- Direction -
Report every line of the listing that contains the string "them".

- Stored data -
====================

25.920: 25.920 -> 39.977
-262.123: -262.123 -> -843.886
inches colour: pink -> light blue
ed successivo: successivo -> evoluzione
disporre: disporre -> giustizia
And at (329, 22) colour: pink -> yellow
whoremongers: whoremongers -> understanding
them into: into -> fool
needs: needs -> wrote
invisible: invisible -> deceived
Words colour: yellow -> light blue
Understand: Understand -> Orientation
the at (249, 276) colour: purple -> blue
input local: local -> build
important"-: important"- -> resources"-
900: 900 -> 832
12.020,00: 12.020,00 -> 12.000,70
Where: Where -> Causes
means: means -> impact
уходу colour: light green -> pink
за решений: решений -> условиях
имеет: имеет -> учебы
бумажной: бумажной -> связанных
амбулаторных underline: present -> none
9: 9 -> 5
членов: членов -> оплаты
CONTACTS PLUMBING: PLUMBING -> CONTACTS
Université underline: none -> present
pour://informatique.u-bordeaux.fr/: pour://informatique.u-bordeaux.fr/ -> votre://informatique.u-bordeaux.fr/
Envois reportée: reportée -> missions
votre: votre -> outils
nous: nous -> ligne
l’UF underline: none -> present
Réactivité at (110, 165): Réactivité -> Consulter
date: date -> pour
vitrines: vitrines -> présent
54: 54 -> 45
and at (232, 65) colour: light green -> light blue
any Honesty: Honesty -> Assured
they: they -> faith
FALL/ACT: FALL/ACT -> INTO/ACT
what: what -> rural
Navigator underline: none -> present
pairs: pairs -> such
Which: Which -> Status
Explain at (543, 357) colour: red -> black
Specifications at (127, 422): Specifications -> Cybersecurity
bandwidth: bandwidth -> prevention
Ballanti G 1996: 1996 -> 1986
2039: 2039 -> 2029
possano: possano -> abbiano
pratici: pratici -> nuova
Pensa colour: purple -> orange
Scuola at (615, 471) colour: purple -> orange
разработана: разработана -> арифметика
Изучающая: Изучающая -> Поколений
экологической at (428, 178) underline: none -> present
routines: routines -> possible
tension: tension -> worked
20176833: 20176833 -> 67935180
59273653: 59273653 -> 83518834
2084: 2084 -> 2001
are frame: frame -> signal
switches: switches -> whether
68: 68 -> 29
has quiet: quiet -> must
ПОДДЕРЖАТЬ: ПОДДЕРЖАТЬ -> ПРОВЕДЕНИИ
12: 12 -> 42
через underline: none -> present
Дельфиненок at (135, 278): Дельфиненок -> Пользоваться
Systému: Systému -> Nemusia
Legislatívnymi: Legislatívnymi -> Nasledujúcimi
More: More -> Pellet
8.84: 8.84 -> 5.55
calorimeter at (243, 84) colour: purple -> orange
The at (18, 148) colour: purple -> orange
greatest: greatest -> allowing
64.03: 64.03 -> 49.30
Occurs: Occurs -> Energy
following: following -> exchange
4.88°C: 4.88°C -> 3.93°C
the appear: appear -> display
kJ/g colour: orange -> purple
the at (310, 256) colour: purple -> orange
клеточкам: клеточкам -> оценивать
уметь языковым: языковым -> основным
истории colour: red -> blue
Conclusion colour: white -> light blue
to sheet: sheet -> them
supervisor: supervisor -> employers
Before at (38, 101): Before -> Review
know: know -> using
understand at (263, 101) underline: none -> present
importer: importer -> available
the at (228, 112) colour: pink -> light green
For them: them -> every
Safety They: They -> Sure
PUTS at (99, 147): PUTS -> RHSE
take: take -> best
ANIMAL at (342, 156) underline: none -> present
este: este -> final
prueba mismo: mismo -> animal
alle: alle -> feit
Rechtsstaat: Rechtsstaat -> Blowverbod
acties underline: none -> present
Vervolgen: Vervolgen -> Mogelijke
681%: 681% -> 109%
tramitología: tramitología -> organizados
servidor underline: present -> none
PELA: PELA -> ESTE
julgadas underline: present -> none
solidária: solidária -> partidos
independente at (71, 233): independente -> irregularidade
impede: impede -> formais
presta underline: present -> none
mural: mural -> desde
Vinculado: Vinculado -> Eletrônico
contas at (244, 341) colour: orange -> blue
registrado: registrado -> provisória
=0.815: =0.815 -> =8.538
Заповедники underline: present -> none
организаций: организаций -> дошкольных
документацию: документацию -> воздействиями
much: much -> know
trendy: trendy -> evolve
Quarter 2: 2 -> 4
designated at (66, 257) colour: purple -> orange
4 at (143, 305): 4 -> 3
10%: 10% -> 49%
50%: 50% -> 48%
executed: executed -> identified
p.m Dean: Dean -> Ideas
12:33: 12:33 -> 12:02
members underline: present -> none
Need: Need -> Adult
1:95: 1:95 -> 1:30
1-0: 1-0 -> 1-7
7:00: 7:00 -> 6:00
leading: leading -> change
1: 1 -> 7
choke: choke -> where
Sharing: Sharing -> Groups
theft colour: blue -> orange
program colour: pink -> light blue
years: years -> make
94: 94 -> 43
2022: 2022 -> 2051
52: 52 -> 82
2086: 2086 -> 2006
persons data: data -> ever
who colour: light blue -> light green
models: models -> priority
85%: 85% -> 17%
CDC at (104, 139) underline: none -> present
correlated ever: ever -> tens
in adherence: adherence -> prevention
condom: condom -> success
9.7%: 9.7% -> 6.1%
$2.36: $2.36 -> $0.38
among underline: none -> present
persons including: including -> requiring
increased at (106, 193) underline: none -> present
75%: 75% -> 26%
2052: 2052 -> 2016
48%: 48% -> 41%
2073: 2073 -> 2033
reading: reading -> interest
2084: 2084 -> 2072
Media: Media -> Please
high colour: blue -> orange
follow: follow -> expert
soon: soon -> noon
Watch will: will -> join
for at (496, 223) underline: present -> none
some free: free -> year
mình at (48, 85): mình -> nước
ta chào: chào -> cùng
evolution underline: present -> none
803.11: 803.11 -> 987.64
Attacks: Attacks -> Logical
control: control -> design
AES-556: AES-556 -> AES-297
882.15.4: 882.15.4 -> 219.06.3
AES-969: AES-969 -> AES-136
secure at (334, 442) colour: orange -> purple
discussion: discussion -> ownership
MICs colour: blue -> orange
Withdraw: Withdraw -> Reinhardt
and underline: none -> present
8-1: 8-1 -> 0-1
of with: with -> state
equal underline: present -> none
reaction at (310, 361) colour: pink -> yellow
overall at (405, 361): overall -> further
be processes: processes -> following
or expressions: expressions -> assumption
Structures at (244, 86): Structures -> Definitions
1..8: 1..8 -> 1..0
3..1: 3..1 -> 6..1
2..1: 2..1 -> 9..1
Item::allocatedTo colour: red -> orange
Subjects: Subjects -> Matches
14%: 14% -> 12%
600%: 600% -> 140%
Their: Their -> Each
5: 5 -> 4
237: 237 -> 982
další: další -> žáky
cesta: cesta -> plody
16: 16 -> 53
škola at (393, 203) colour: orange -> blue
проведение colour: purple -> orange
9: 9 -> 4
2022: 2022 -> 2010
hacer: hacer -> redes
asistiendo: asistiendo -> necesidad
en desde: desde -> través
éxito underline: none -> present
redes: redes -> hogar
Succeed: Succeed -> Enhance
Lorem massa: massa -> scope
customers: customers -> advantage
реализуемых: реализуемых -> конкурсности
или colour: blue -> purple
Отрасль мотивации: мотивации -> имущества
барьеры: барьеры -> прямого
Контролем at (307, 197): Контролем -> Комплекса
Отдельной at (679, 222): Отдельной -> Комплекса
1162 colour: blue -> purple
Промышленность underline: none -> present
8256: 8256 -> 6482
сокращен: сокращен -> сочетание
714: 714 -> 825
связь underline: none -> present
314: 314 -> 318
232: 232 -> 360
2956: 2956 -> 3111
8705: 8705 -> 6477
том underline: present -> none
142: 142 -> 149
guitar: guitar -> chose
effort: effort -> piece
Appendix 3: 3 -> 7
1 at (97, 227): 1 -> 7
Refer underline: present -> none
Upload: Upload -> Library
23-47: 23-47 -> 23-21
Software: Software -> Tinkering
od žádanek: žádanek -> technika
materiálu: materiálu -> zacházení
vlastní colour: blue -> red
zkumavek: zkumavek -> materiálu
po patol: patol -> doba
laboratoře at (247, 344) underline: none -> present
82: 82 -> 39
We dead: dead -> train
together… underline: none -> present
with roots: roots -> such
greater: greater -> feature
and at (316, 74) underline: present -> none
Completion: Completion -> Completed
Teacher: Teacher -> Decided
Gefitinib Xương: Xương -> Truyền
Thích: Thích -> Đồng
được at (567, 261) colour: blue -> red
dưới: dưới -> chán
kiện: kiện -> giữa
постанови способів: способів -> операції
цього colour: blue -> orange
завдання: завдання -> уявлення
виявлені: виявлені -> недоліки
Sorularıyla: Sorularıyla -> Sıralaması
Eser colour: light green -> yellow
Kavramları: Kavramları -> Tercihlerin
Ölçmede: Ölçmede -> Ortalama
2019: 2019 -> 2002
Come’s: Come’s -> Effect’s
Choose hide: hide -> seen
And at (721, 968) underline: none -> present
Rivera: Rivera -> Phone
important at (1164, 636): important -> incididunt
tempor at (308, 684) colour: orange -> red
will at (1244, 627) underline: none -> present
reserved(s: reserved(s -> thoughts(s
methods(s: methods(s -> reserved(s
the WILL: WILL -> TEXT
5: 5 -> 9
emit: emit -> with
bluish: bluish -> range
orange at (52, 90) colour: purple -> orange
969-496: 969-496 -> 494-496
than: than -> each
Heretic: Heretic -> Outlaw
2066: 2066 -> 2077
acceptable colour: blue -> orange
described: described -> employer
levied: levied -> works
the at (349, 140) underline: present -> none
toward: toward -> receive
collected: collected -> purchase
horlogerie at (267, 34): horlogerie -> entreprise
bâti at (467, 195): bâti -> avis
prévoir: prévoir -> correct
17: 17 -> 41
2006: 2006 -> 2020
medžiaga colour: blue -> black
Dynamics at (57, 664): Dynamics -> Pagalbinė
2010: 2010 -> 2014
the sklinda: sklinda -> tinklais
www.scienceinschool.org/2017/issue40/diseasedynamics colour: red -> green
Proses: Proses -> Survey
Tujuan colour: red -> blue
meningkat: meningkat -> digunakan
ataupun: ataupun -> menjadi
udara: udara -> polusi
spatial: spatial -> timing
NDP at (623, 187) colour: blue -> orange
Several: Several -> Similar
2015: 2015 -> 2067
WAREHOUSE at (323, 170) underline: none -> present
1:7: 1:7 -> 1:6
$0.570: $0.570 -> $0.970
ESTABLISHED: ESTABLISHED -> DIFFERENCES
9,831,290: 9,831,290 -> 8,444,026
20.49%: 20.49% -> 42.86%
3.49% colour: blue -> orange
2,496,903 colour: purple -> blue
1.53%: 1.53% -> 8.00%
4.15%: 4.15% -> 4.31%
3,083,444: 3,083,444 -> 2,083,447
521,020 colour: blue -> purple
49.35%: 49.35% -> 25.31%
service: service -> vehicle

====================

- Result of this exercise -
them into: into -> fool
to sheet: sheet -> them
For them: them -> every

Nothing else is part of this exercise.